Low-lying areas in the centre of the capital Pyongyang have been inundated and communications networks and subways badly damaged, Seo said, but added it would not affect an inter-Korean summit there on August 28-30.
Footage from state television showed flooded streets in Pyongyang, with soldiers and civilians seen struggling to repair broken bridges and roads.
The North's official Korean Central News Agency (KCNA) said earlier that downpours since August 7 had caused "huge human and material damage."
As of August 12 they had left hundreds of people dead or missing and destroyed more than 30,000 houses for over 63,300 families, it said.
According to KCNA, at least 800 public buildings, more than 540 bridges and sections of railway have been destroyed, with tens of thousands of hectares of farmland "inundated, buried under silt and washed away."
The southern provinces of Kangwon and North Hwanghae which border South Korea, and South Hamgyong in the east, were among the worst hit with thousands of families left homeless after their houses were flooded, it added.
"The material damage so far is estimated to be very big.

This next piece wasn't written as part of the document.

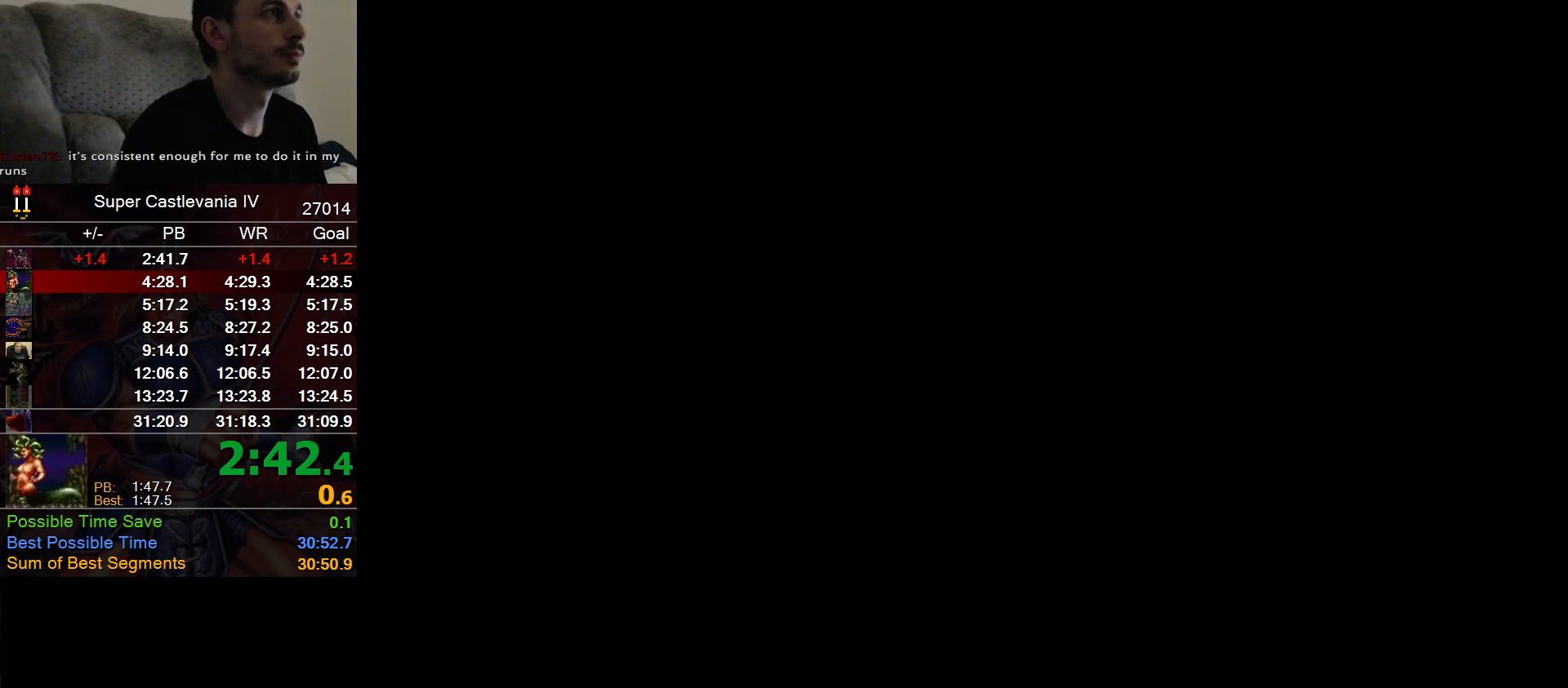
{"dt_ms": 1000, "buttons": ["DPAD_RIGHT"]}
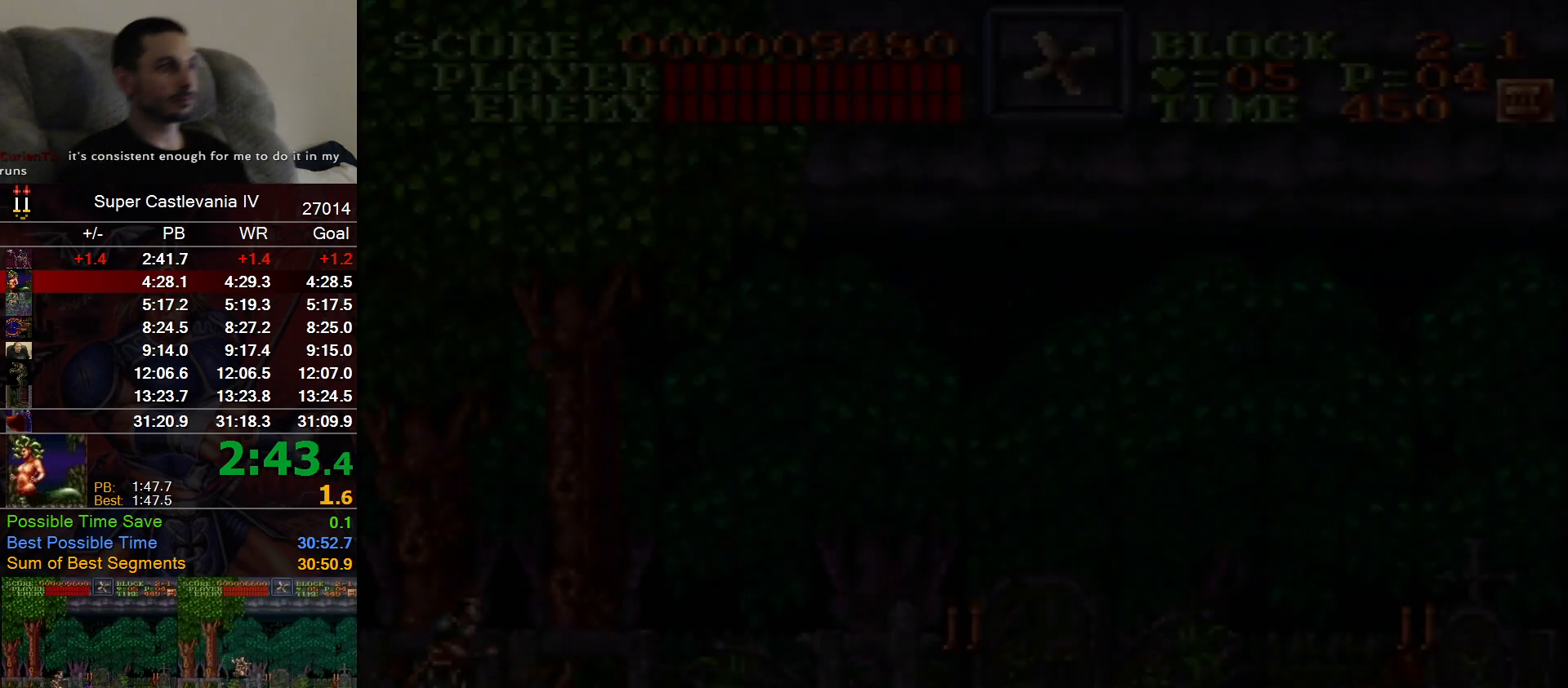
{"dt_ms": 500, "buttons": ["DPAD_RIGHT"], "events": []}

This unceasing heavy rain destroyed the nation's major railways, roads and bridges, suspended power supply and cut off the communications network."
KCNA reported late yesterday that more than 500 high voltage power towers had collaped because of the rainstorms, with five large substations inundated and more than 10 transformers damaged.
North Korea was pelted by between 30 and 67 centimetres (about one to two feet) of rain between August 7 and 12, it said.
Good Friends, a South Korean agency specialising in aid to the hardline communist state, said help was needed quickly.
"A swift relief operation is needed to help North Korea, which has been hit by severe floods," Good Friends' Erica Kang told AFP.